Among the most interesting applications of image analysis is the ability to explain the context surrounding your products, and the places, activities, and other products that are commonly associated with your brand.

These visual mentions of a company can reveal instances where customers don’t mention the products specifically but expose crucial consumption behavior.

For instance, it would be critically important for a coffee franchise to understand when and how workers consume their drinks before or during their jobs. As a key consumer group, learning about these consumers’ coffee behaviors is important to best meet their needs.

In the majority of cases, these customers aren’t explicitly saying they’re buying a certain brand of coffee before work. Many might not even mention the words “coffee” or “drinks”, and they’d let the photo shared tell the story.

Using logo recognition for Starbucks and Brandwatch Analytics, the following chart shows when men and women post pictures of Starbucks products before or while at work.

Photos provide the key element in piecing together customer consumption patterns.

Text mentions only show very specific relationships with brands: when they call them out intentionally. Visual mentions, like those captured above, can reveal a much more authentic relationship and point to vital consumer insights that would otherwise be missed.
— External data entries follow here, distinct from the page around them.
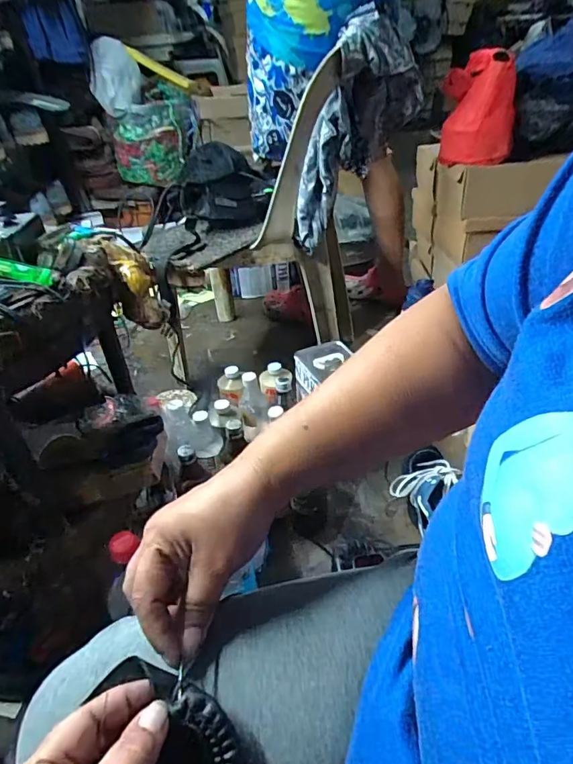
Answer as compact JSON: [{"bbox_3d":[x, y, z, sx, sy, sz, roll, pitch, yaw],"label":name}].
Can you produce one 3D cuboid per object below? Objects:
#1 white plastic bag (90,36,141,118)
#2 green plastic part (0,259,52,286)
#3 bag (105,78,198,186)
[{"bbox_3d":[-0.561,-0.997,1.565,0.157,0.202,0.044,-23,41,-24],"label":"white plastic bag"},{"bbox_3d":[-0.289,-0.119,0.511,0.070,0.016,0.013,12,34,-14],"label":"green plastic part"},{"bbox_3d":[-0.465,-0.874,1.692,0.298,0.299,0.157,-11,37,-10],"label":"bag"}]

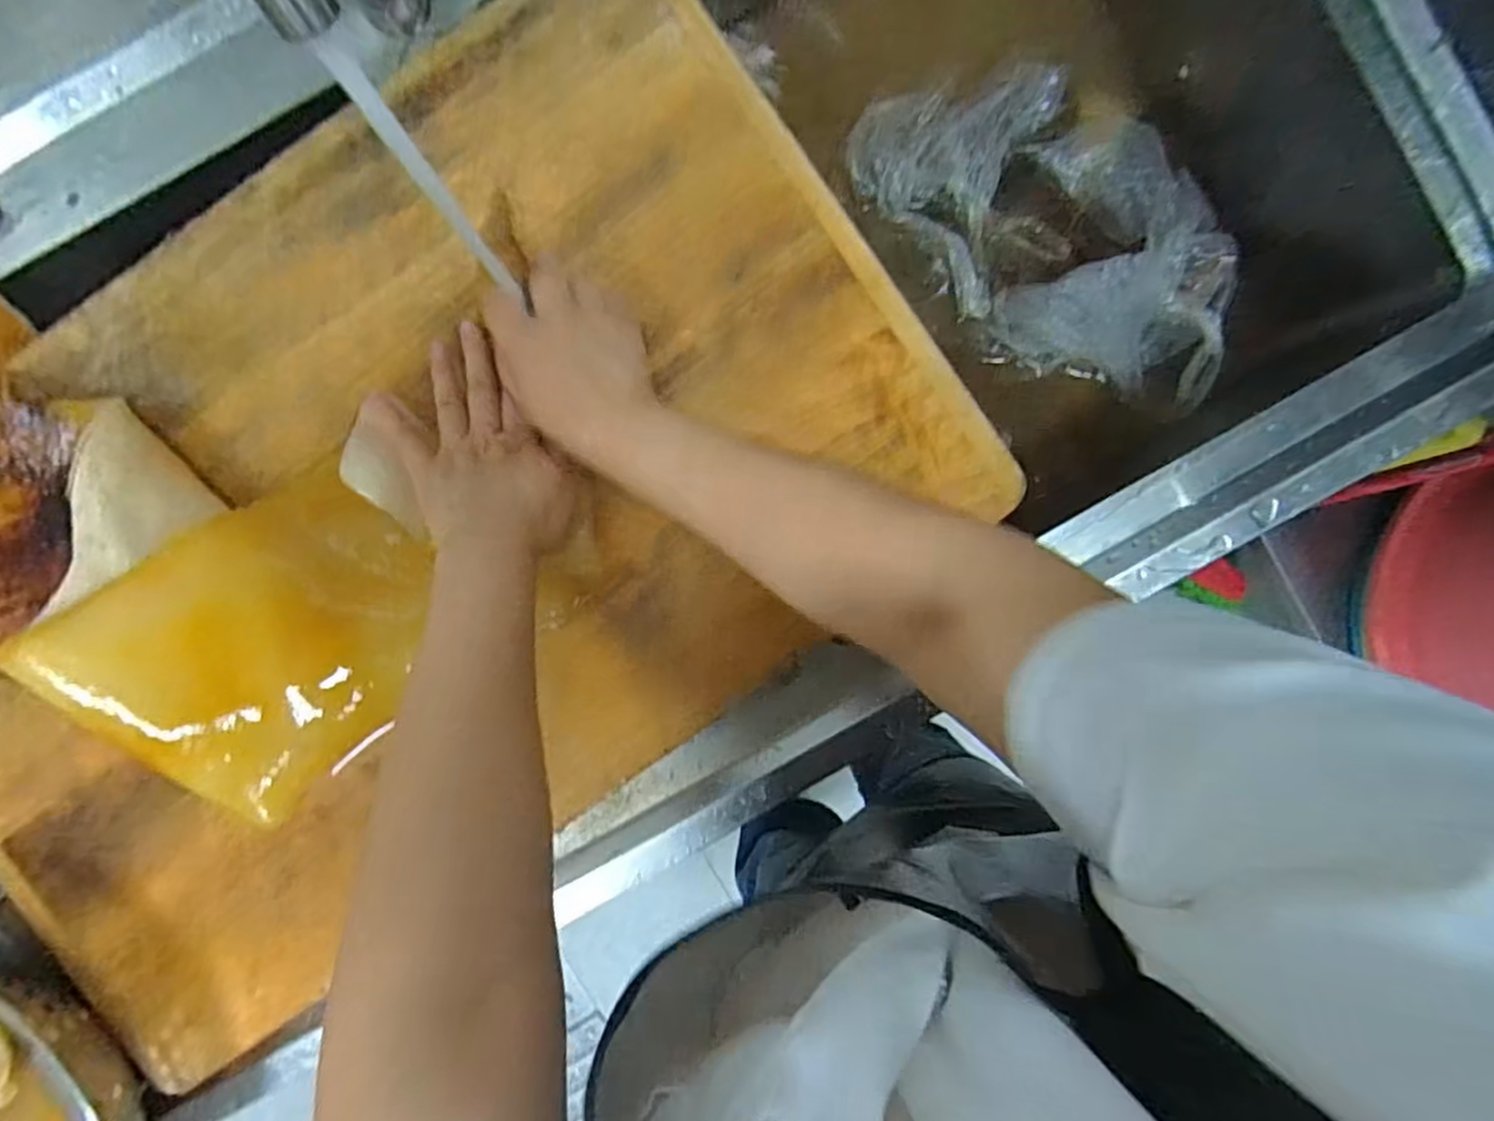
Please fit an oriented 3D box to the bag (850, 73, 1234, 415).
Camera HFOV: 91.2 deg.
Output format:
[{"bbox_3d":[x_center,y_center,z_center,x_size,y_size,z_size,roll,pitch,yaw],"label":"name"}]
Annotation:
[{"bbox_3d":[0.276,-0.285,0.625,0.213,0.069,0.366,-41,92,1],"label":"bag"}]

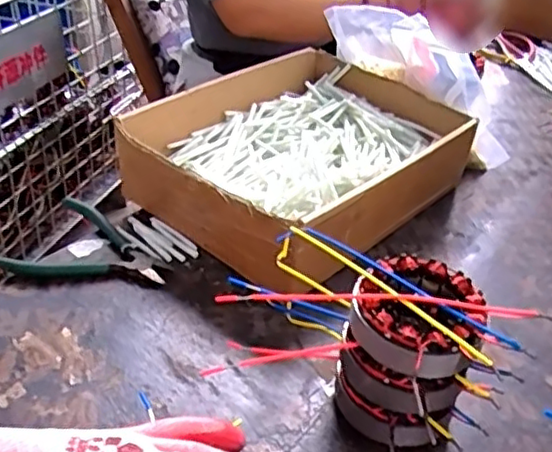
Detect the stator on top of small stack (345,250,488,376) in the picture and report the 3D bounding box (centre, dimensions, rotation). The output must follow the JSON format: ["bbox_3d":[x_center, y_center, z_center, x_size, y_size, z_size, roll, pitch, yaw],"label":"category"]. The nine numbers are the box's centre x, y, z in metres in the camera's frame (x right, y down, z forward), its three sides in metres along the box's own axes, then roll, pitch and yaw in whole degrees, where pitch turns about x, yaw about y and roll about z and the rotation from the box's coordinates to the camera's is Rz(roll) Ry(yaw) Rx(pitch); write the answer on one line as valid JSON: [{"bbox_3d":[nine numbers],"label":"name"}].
[{"bbox_3d":[0.096,0.058,0.424,0.087,0.043,0.083,3,36,-2],"label":"stator on top of small stack"}]

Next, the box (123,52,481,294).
[{"bbox_3d":[0.032,-0.078,0.683,0.241,0.086,0.331,31,44,32],"label":"box"}]

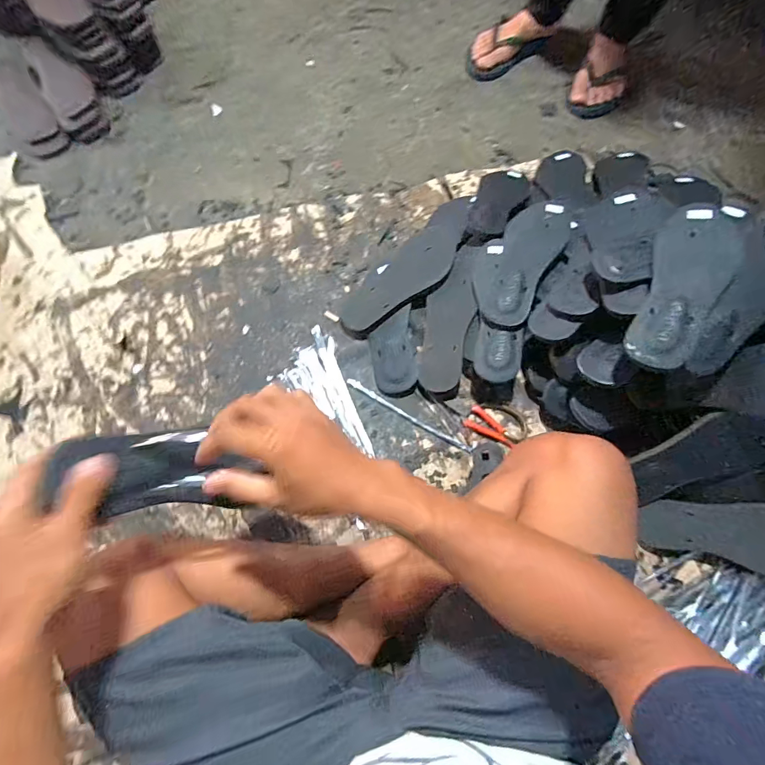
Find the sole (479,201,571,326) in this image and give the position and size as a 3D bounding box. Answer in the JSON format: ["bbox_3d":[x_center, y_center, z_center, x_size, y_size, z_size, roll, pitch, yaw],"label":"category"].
[{"bbox_3d":[0.227,-0.197,0.679,0.094,0.014,0.218,26,84,24],"label":"sole"}]

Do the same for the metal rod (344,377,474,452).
[{"bbox_3d":[0.043,0.055,0.696,0.232,0.011,0.011,30,74,9],"label":"metal rod"}]

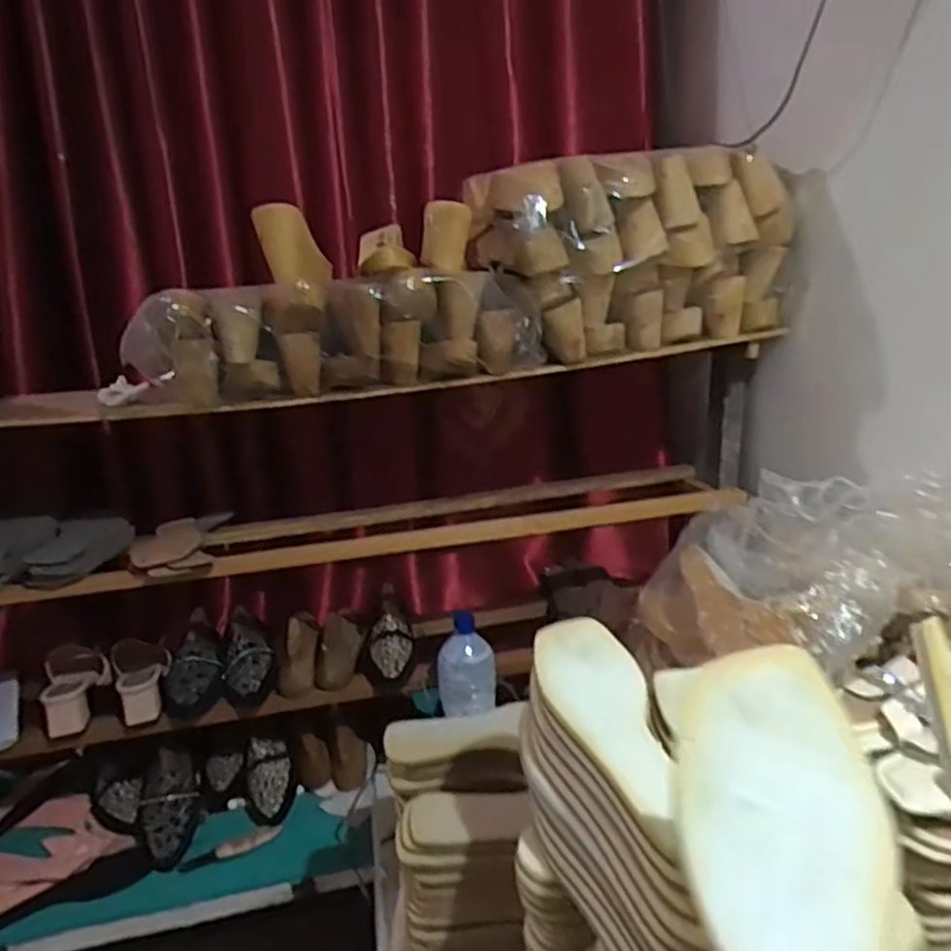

Brandwatch Image Insights lets us dive into a more authentic view of our customers and their relationship with our products and brands, especially their after-purchase experience. – José Luis Cruz Tijerina, Head of Social, PepsiCo

3. Complete campaign and community management

An essential piece of the bigger puzzle

With the accuracy and scale of today’s best photo recognition tech, image insights offer the vital piece of the puzzle for campaign and social measurement. Along with traditional marketing metrics, analyzing visual mentions completes the information needed to assess and improve your campaigns, your brand identity, and your company.

From competitive analyses to regular social media reporting, if marketers want to measure brand impact online, they need to be collecting visual mentions as well as written mentions. Especially for aesthetic brands like those within fashion and apparel, the way people take and share photos of your products should be an inherent aspect of your marketing management.

The following competitive analysis could not be completed without collected visual data for Puma, Reebok, and Nike. To assess how these athletic clothing companies are differentially worn, the analysis segmented photos of the three brands by those related to sports or exercise and those related to style or fashion.

Compared to photos shared of Nike and Reebok, individuals who shared photos with Puma products were more likely to mention the style, fashion, or show off their “outfit of the day”.

Whether an intentional branding effort by Puma or simply an artifact of consumers’ preferences, insights like this can help Puma (and its competitors) inform their messaging, competitive strategies, marketing campaigns, or even their products and clothing lines.

Sharing images is just one of the ways your customers are mentioning you, seeing you in their feeds, and experiencing your brand in their everyday lives. Used alongside data you’re already collecting, logo recognition opens the door to comprehensive marketing measurements that lead to truly actionable results.